Продолжите приведенный ниже отрывок о скандалах вокруг картин Мане, начав сразу после его последнего предложения.
==== ВЫБРАННЫЙ ОТРЫВОК
Конечно, наделавший столько шума «Завтрак на траве» представлял собой не что иное, как современную интерпретацию «Суда Париса» Рафаэля и «Сельского концерта» Джорджоне, к тому же это было отнюдь не единственное полотно, которое насмешило и возмутило публику. Кульминацией стал великолепный портрет работы Уистлера, изобразившего ирландку Жо, свою подругу, и назвавшего работу «Девушка в белом». Что же так шокировало публику? Название! Золя, пришедший на выставку вместе с Сезанном, отметил, что посетители, подталкивая друг друга в бок, давились со смеху, стоя у картины.
И все же осыпанный язвительными насмешками публики и поверженный критиками Мане только выиграл: день ото дня он становился все более знаменитым. Его имя уже не могло кануть в Лету, и теперь можно было с уверенностью сказать, что началась эпоха импрессионизма. «Вы теперь знамениты, как Гарибальди[28]», — съязвил Дега.
«Олимпия? Какая Олимпия?»
Через два года та же история повторилась и с выставленной в Салоне «Олимпией». Не столько из снисходительности, сколько в надежде окончательно уничтожить Мане, сделав художника посмешищем в глазах публики, жюри Салона согласилось выставить его «мазню» рядом с таким совершенным полотном, как «Рождение Венеры» Кабанеля. Удар был рассчитан точно: скандал разгорелся еще более грандиозный, чем в случае с «Завтраком». Одно дело изображать обнаженную богиню, целомудренную деву в античной декорации и совершенно другое — когда на картине возлежит обыкновенная женщина, нагота которой напрочь лишена академической слащавости. И потом, при чем тут кошка? Что означает этот двусмысленный намек?..
«Что это за одалиска с желтоватым животом, что за отвратительная натурщица, подобранная бог знает где и претендующая на то, чтобы с нее писали Олимпию? — вопрошал Жюль Кларети. — И потом Олимпия… Что еще за Олимпия? Судя по всему — куртизанка. Господина Мане никак нельзя упрекнуть в идеализации безумных девственниц, ведь он сделал из них развратных девственниц».
Феликс Дериеж в газете «Век» продолжал: «Эта рыжеватая брюнетка — воплощение уродства, ее лицо туповато, а кожа имеет мертвенный оттенок, господин Мане так странно передал ее сложение, что, оживи она вдруг, ей было бы затруднительно шевельнуть хотя бы рукой». И последний удар нанес Теофиль Готье: «Цвет кожи грязноватый, модель — никакая».
В самом деле, почему именно Олимпия?.. Мане нашел это имя в поэме своего друга, Захарии Астрюка; оно ему понравилось, и художник назвал так свою картину, для которой позировала его любимая натурщица Викторина Меран.
Триумф Кабанеля
Несмотря на то, что картину Мане поместили в довольно темном углу, публика, подстрекаемая прессой, легко находила ее и забавлялась вовсю. Толпа становилась столь многочисленной, что к картине пришлось приставить двух охранников. На этот раз Мане так и не понял, что происходит, и пришел в отчаяние.
========
==== ИСХОДНЫЕ ДАННЫЕ
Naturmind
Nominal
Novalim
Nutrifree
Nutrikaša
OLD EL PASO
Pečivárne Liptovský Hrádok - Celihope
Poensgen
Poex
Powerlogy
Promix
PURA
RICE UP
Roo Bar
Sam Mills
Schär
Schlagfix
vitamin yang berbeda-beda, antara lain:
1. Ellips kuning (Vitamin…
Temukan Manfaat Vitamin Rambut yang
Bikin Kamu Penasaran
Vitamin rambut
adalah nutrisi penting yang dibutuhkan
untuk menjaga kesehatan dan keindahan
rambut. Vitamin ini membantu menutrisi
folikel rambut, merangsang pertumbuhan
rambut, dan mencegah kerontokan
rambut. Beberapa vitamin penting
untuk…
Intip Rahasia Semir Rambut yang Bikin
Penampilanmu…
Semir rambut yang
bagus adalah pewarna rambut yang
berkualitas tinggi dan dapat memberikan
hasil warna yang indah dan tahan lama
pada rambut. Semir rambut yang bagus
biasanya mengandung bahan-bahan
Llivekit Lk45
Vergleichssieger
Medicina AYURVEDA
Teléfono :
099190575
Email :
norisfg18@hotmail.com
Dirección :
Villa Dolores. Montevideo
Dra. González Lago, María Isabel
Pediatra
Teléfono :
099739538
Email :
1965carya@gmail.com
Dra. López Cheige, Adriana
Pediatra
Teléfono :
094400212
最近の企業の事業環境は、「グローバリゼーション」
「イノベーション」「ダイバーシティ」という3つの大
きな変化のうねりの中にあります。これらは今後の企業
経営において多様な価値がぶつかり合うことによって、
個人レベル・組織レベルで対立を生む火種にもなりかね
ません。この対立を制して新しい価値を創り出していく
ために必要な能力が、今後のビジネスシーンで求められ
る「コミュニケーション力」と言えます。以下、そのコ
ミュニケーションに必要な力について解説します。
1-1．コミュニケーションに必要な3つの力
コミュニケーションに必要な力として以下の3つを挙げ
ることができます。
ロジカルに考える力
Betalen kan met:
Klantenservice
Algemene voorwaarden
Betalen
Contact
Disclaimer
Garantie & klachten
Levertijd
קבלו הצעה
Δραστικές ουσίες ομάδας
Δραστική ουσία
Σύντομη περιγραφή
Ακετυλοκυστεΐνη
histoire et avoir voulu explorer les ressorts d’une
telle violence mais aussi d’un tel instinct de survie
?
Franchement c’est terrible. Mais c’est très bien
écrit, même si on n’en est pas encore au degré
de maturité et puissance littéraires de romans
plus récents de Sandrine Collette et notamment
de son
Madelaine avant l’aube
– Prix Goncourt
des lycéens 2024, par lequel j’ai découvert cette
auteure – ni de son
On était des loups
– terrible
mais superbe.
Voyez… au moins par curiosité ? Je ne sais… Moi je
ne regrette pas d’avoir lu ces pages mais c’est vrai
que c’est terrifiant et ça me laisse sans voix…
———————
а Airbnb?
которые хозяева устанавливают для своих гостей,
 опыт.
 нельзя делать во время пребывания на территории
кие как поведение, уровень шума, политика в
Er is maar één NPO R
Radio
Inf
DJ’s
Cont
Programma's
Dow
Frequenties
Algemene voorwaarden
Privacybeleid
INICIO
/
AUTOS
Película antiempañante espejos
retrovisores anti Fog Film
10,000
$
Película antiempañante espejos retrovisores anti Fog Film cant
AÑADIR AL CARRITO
========
**ОТВЕТ К ЗАДАНИЮ**
Согласно легенде — а это действительно всего лишь легенда, — императрица Евгения, посетившая Салон в сопровождении императора, махнула веером по неприличному изображению. Зато «Рождение Венеры» Кабанеля — картину, ставшую главным событием Салона, — Наполеон III купил за 50 тысяч франков и к тому же наградил художника орденом Почетного легиона.
Оплот здоровья нации
Несмотря на некоторые изменения в составе жюри, произошедшие с 1863 по 1881 год, чувство неприязни по отношению к импрессионистам в Салоне не ослабло. Коро и Добиньи, вошедшие в состав жюри, попытались было приобщить своих коллег к новому искусству, но были вынуждены подать в отставку. Не нашлось аргументов, которые могли бы изменить отношение жюри к новому направлению. Вернее, меняться оно могло лишь к худшему. После 1870 года, на волне националистического воодушевления, последовавшего за военным поражением, жюри Салона и члены Института были как никогда готовы давать отпор всяческим неуместным новшествам. Констатируя положение вещей, Анри Гийомен писал, что «Салон является оплотом здоровья нации…». С точки зрения «дорогих мэтров», всякий новатор становился «пособником деморализации страны и, таким образом, действовал заодно с врагом».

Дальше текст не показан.